Title: REQUIREMENTS FOR CLINICAL USE OF BIOELECTRICAL IMPEDANCE ANALYSIS (BIA)

Author
item Lukaski, Henry

Submitted to: Book Chapter
Publication Type: Book / Chapter
Publication Acceptance Date: 4/5/1998
Publication Date: N/A
Citation: N/A

Interpretive Summary: The bioelectrical impedance analysis (BIA) method is an attractive tool for use in the clinical assessment of human body composition. Factors such as ease of use, relatively low cost, non invasive nature, high degree of reproducibility, and safety of operation provide an impetus for the general application of this method. The preponderance of the published applications of BIA has focused on applications in healthy populations and indicated a qualitative validity of the method. More recent applications have augmented the quantitative values of the BIA approach and have reported very good specificity and sensitivity. One potential limitation of the BIA approach is the reliance on regression models, derived in restricted samples of human subjects, which restricts the usefulness of the derived model in other patients who differ from the original sample in which the model was developed. Other investigational approaches that use different physical models (bioelectrical impedance spectroscopy and parallel model) have yielded successful and useful measures of human body composition in clinical studies. If BIA is to gain acceptance in clinical diagnosis and evaluation of therapeutic interventions, further efforts will be needed to ascertain more fully the validity, sensitivity and specificity of biological parameters estimated with the new BIA approaches, and to establish the prognostic values of the BIA estimates of body composition.

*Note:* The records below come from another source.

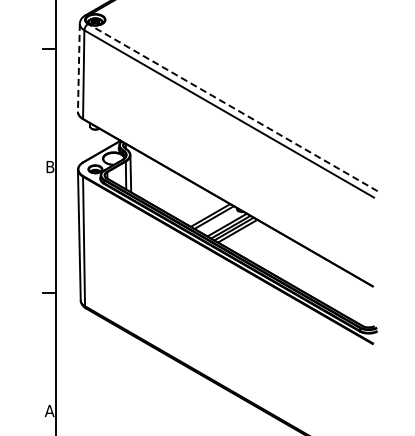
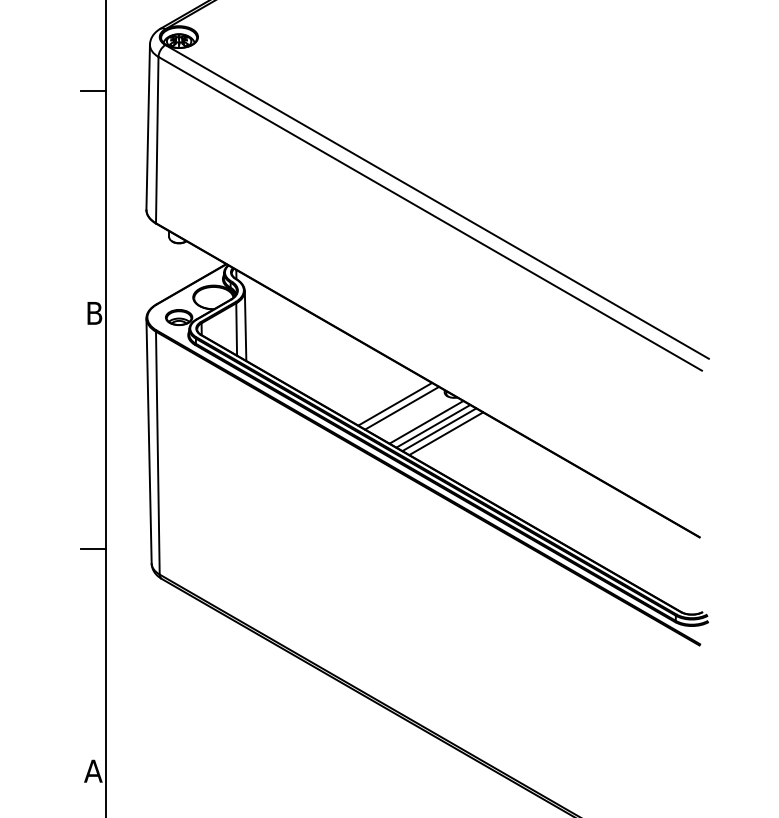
line: (78, 67) -> (147, 126), dashed -> solid
line: (232, 107) -> (436, 201), dashed -> solid

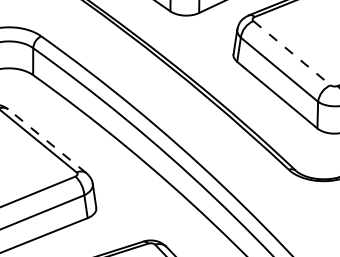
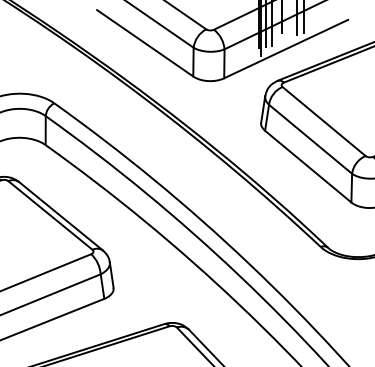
line: (292, 53) -> (324, 121), dashed -> solid
line: (46, 140) -> (60, 215), dashed -> solid

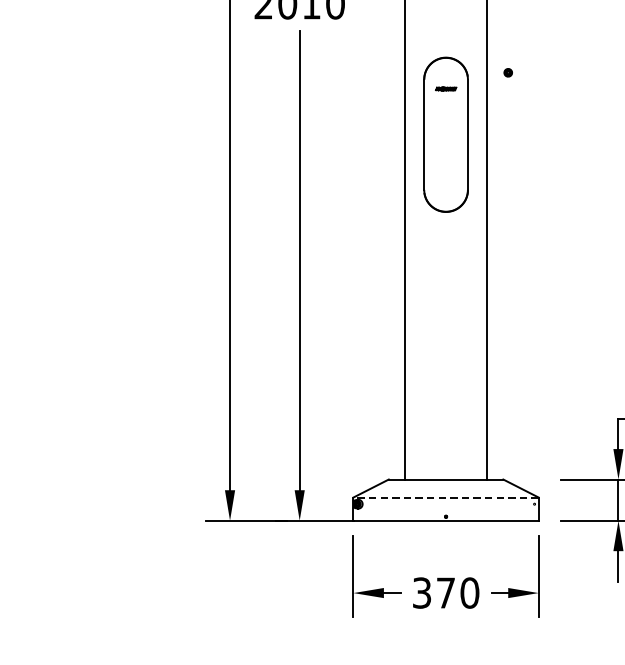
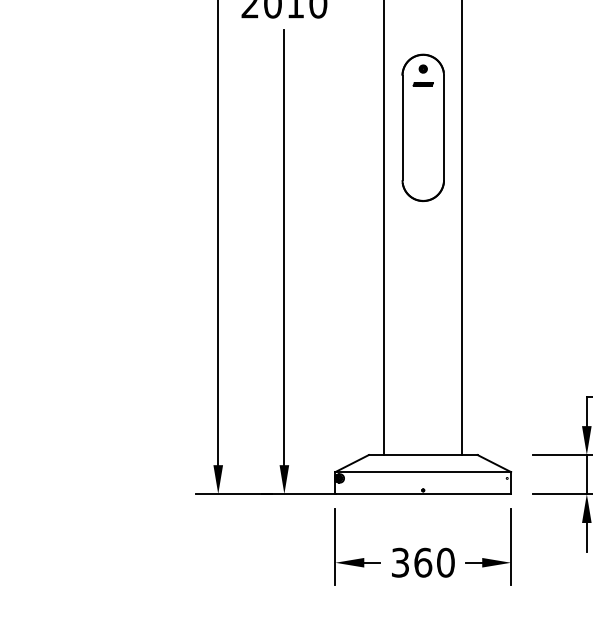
part: (507, 72) -> (422, 68), moved
line: (446, 497) -> (423, 472), dashed -> solid
text: (446, 592) -> (423, 562), 370 -> 360

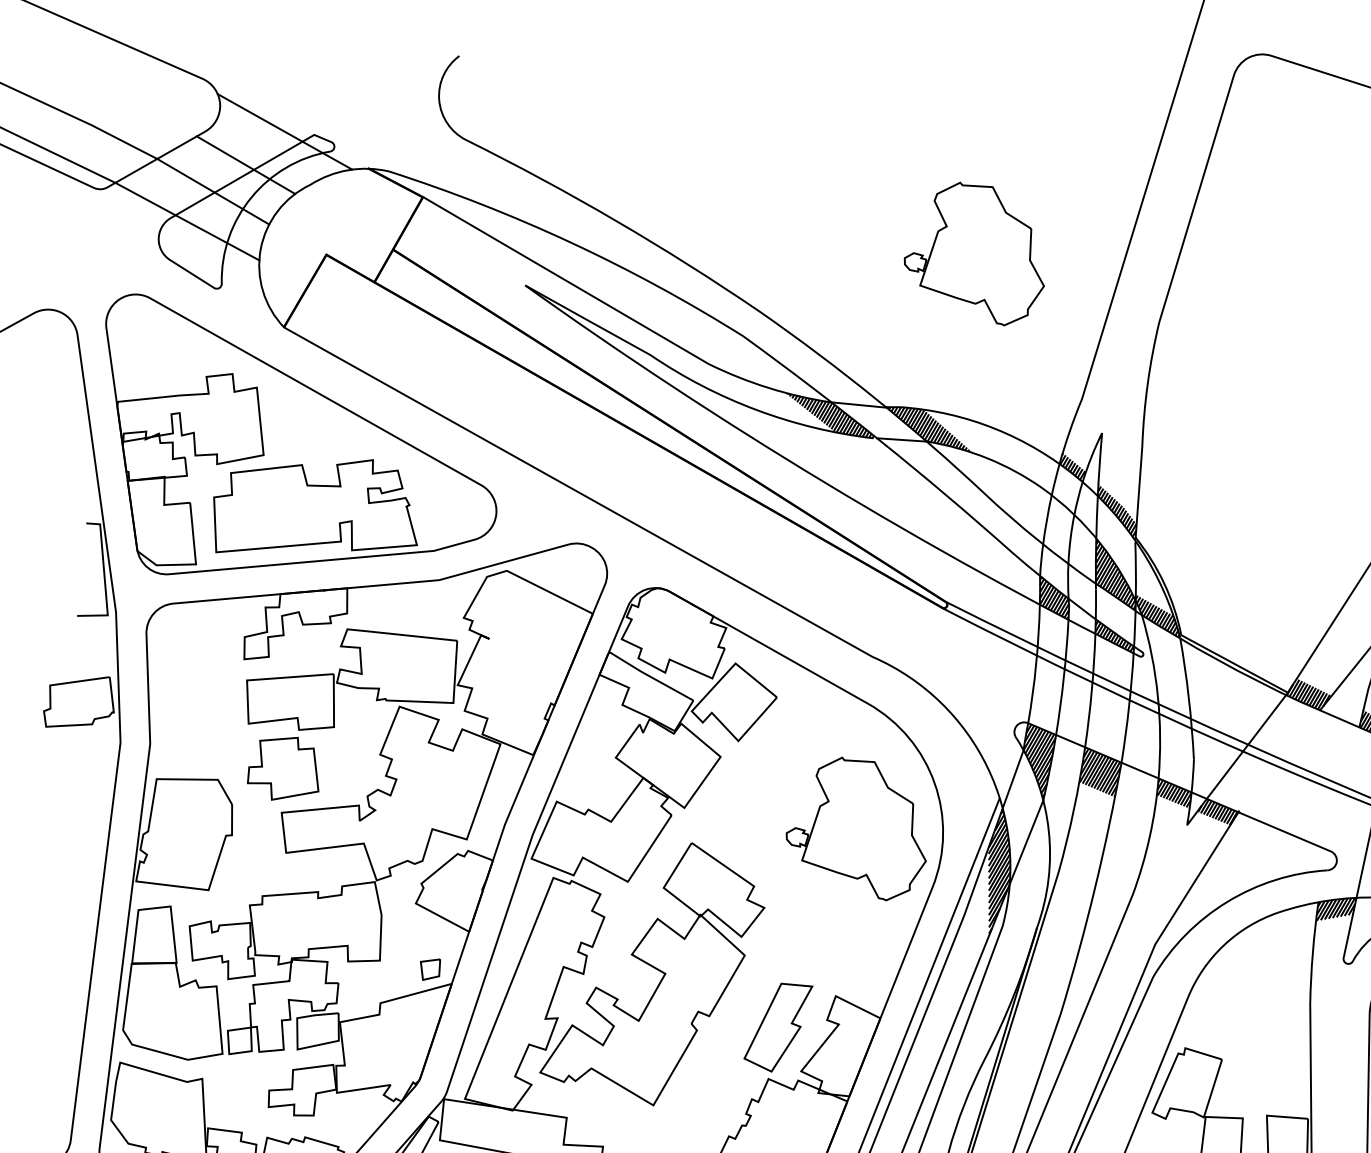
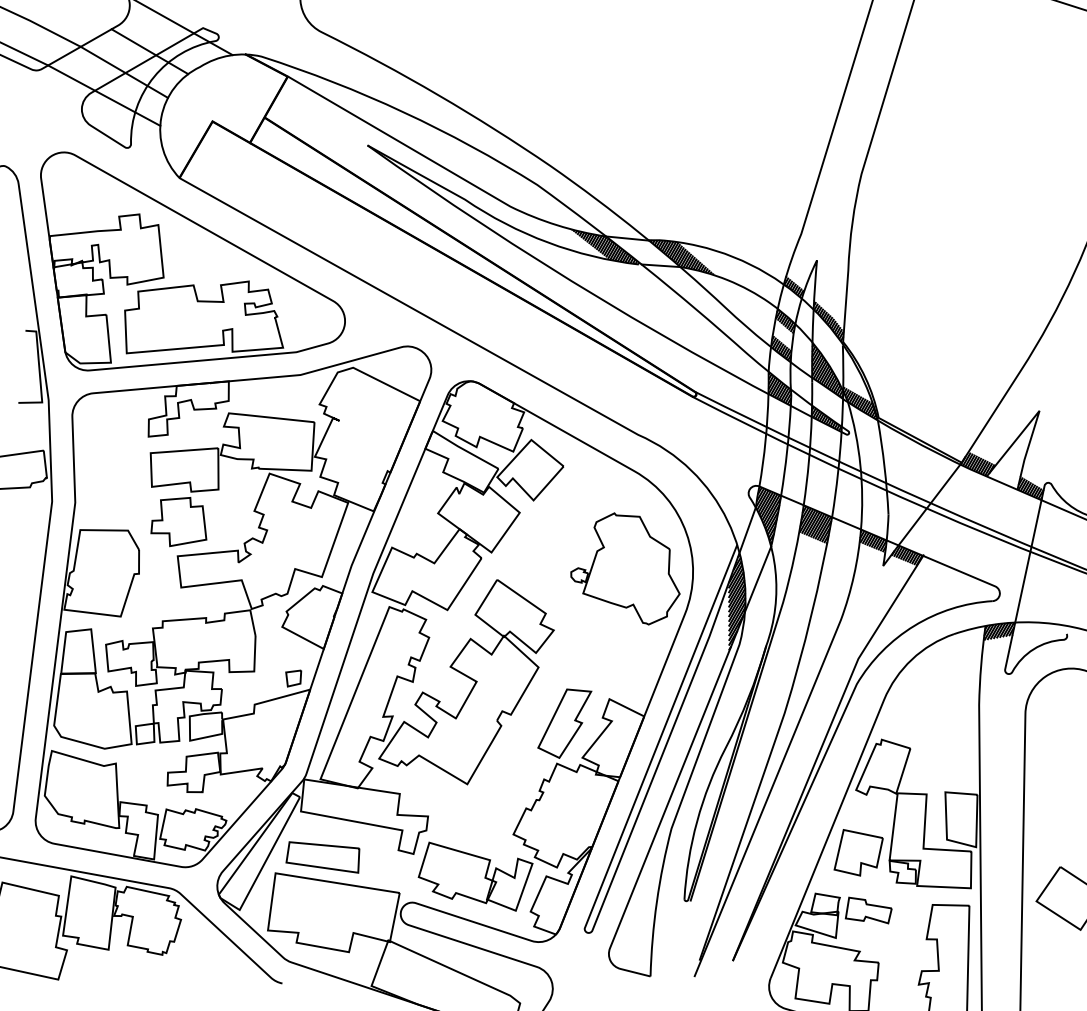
part: (974, 253) -> (717, 120), removed
hatch: (1061, 511) -> (785, 321), added
hatch: (1056, 546) -> (781, 348), added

Technical Abstract: The bioelectrical impedance analysis (BIA) method is an attractive tool for use in the clinical assessment of human body composition. Factors such as ease of use, relatively low cost, non invasive nature, high degree of reproducibility, and safety of operation provide an impetus for the general application of this method. The preponderance of the published applications of BIA has focused on applications in healthy populations and indicated a qualitative validity of the method. More recent applications have augmented the quantitative values of the BIA approach and have reported very good specificity and sensitivity. One potential limitation of the BIA approach is the reliance on regression models, derived in restricted samples of human subjects, which restricts the usefulness of the derived model in other patients who differ from the original sample in which the model was developed. Other investigational approaches that use different physical models (bioelectrical impedance spectroscopy and parallel model) have yielded successful and useful measures of human body composition in clinical studies. If BIA is to gain acceptance in clinical diagnosis and evaluation of therapeutic interventions, further efforts will be needed to ascertain more fully the validity, sensitivity and specificity of biological parameters estimated with the new BIA approaches, and to establish the prognostic values of the BIA estimates of body composition.